*** Text provided ***

Everyone knows the old real estate
adage ‘location, location, location’. Hell they even named a tv show after it.
And it’s common knowledge that to make money from property you should buy the
worst house in the best street. Well...
OK so maybe it’s not the worst
house (kind of looks nice in this shot) but it certainly has issues. Take the
trees for example - the real estate blurb called them ‘mature plantings’ – but
these mothers are big! Approximately 15 metres tall with trunks as thick as ...
well, very large pine tree trunks. Did I mention they are perilously close to
the house?
Because we couldn’t see the
forest for the trees we engaged a tree whisperer slash monkey to do some
judicious pruning (removing them altogether was going to cost approx. $10,000!).
I love the sound of chainsaws in the morning.
Of course
the house has bags of potential. Potential to inflict serious damage on our
finances, sanity and health. It is named Craigheath but we’ve
dubbed it Twin Peaks because of the trees and its somewhat
creepy nature. And although there’s been no sightings of Laura Palmer "wrapped
in plastic" we did find the decomposing body of a possum under the
floorboards.

*** End of Text provided ***

What is needed: List every phrase that the post about the old house puts inside quotation marks. The entries that come after this have nothing to do with the post about the old house.

*** Extracted entries ***

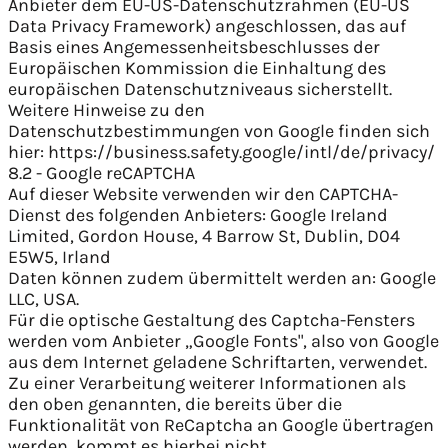
Anbieter dem EU-US-Datenschutzrahmen (EU-US
Data Privacy Framework) angeschlossen, das auf
Basis eines Angemessenheitsbeschlusses der
Europäischen Kommission die Einhaltung des
europäischen Datenschutzniveaus sicherstellt.
Weitere Hinweise zu den
Datenschutzbestimmungen von Google finden sich
hier: https://business.safety.google/intl/de/privacy/
8.2 - Google reCAPTCHA
Auf dieser Website verwenden wir den CAPTCHA-
Dienst des folgenden Anbieters: Google Ireland
Limited, Gordon House, 4 Barrow St, Dublin, D04
E5W5, Irland
Daten können zudem übermittelt werden an: Google
LLC, USA.
Für die optische Gestaltung des Captcha-Fensters
werden vom Anbieter „Google Fonts", also von Google
aus dem Internet geladene Schriftarten, verwendet.
Zu einer Verarbeitung weiterer Informationen als
den oben genannten, die bereits über die
Funktionalität von ReCaptcha an Google übertragen
werden, kommt es hierbei nicht.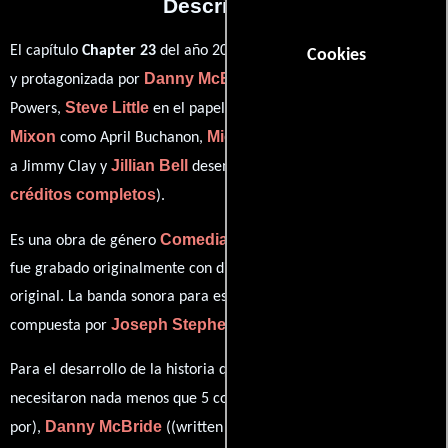
Descripción
Jody Hill
El capítulo
Chapter 23
del año 2013, está dirigido por
Cookies
Danny McBride
y protagonizada por
quien interpreta a Kenny
Steve Little
Katy
Powers,
en el papel de Stevie Janowski,
Mixon
Michael Beasley
como April Buchanon,
personificando
Jillian Bell
ver
a Jimmy Clay y
desempeñando el papel de Dixie (
créditos completos
).
Comedia
Drama
Deporte
Es una obra de género
,
y
. Esta obra
fue grabado originalmente con dialogos en
Inglés
en su audio
original. La banda sonora para esta producción ha sido
Joseph Stephens
compuesta por
.
Para el desarrollo de la historia que cuenta esta obra, se
Jody Hill
necesitaron nada menos que 5 colaboraciones.
(Escrito
Danny McBride
por),
((written by) (as Danny R. McBride) &),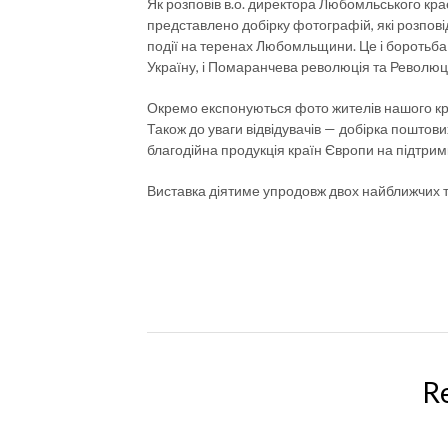
Як розповів в.о. директора Любомльського кр
представлено добірку фотографій, які розповіда
події на теренах Любомльщини. Це і боротьба 
Україну, і Помаранчева революція та Революція
Окремо експонуються фото жителів нашого краю,
Також до уваги відвідувачів — добірка поштови
благодійна продукція країн Європи на підтрим
Виставка діятиме упродовж двох найближчих т
R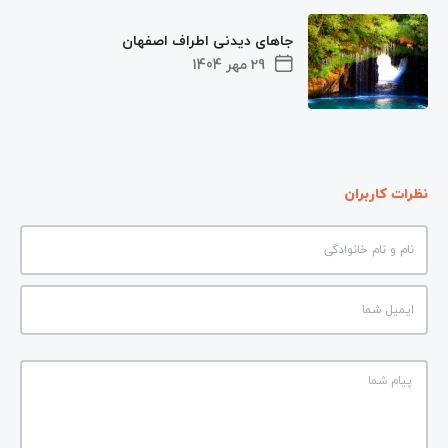
جاهای دیدنی اطراف اصفهان
29 مهر 1404
نظرات کاربران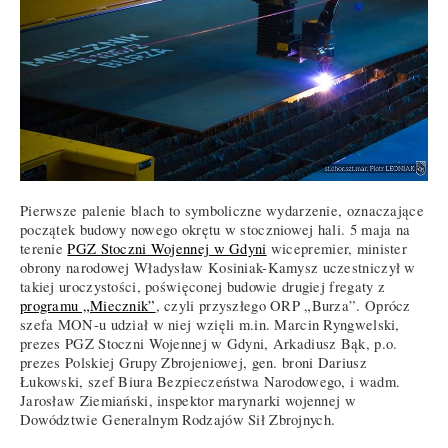
Pierwsze palenie blach to symboliczne wydarzenie, oznaczające
początek budowy nowego okrętu w stoczniowej hali. 5 maja na
terenie
PGZ Stoczni Wojennej w Gdyni
wicepremier, minister
obrony narodowej Władysław Kosiniak-Kamysz uczestniczył w
takiej uroczystości, poświęconej budowie drugiej fregaty z
programu „Miecznik”
, czyli przyszłego ORP „Burza”. Oprócz
szefa MON-u udział w niej wzięli m.in. Marcin Ryngwelski,
prezes PGZ Stoczni Wojennej w Gdyni, Arkadiusz Bąk, p.o.
prezes Polskiej Grupy Zbrojeniowej, gen. broni Dariusz
Łukowski, szef Biura Bezpieczeństwa Narodowego, i wadm.
Jarosław Ziemiański, inspektor marynarki wojennej w
Dowództwie Generalnym Rodzajów Sił Zbrojnych.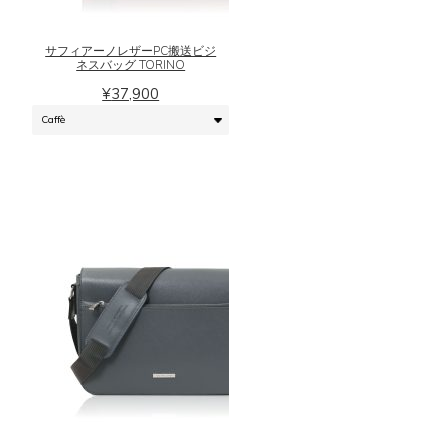
オ
品
プ
に
シ
サフィアーノレザーPC搬送ビジ
は
ョ
ネスバッグ TORINO
複
ン
¥
37,900
数
は
の
商
バ
品
リ
ペ
エ
ー
ー
ジ
シ
か
ョ
ら
ン
選
が
択
あ
で
り
き
ま
ま
こ
す。
す
の
オ
商
プ
品
シ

*** End of Extracted entries ***

Completed exercise:
- location, location, location
- mature plantings
- wrapped in plastic